The 12 Blocks in Bargarh district under two sub-divisions are listed in the following table.

12 Blocks
| # | Bargarh Sub-Division | Padampur Sub-Division |
|---|---|---|
| 1 | Bargarh | Rajborasambar |
| 2 | Ambabhona | Bijepur |
| 3 | Attabira | Gaisilat |
| 4 | Barpali | Jharbandh |
| 5 | Bhatli | Paikmal |
| 6 | Bheden | Sohela |

== Demographics ==

According to the 2011 census Bargarh district has a population of 1,481,255, roughly equal to the nation of Gabon or the US state of Hawaii. This gives it a ranking of 339th in India (out of a total of 640). The district has a population density of 253 PD/sqkm.
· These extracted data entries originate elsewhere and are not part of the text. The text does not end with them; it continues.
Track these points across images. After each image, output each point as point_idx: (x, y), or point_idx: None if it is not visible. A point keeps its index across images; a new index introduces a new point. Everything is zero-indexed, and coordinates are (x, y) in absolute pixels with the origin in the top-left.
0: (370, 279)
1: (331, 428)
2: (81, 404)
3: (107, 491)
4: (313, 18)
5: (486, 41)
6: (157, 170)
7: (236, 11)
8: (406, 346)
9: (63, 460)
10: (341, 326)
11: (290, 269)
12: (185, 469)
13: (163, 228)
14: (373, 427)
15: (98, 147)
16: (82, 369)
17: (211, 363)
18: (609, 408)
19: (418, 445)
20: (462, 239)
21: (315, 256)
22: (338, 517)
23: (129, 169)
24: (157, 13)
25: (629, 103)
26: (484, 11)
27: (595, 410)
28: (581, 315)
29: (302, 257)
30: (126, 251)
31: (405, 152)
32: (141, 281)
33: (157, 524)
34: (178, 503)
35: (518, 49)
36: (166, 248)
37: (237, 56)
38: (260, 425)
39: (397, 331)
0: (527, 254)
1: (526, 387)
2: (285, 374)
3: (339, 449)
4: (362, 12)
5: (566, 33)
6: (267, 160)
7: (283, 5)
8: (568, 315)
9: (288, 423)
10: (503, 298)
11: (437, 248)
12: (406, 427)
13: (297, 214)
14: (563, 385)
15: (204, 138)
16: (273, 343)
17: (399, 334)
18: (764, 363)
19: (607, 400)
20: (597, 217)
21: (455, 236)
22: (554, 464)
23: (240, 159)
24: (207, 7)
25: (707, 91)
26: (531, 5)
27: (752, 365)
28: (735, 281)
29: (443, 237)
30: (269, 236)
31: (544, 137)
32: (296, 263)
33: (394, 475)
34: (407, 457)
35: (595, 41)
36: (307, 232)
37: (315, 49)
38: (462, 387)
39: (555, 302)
Its population growth rate over the decade 2001-2011 was 9.84%. Bargarh has a sex ratio of 977 females for every 1000 males, and a literacy rate of 75.16%. 10.13% of the population lives in urban areas. Scheduled Castes and Scheduled Tribes make up 20.17% and 18.98% of the population respectively.

At the time of the 2011 Census of India, 76.22% of the population spoke Sambalpuri, 17.36% Odia, 2.66% Chhattisgarhi and 1.51% Hindi as their first language.

== Economy ==
All-season irrigation from Hirakud dam on the Mahanadi makes the northern half of Bargarh District rich in agriculture, mostly paddy.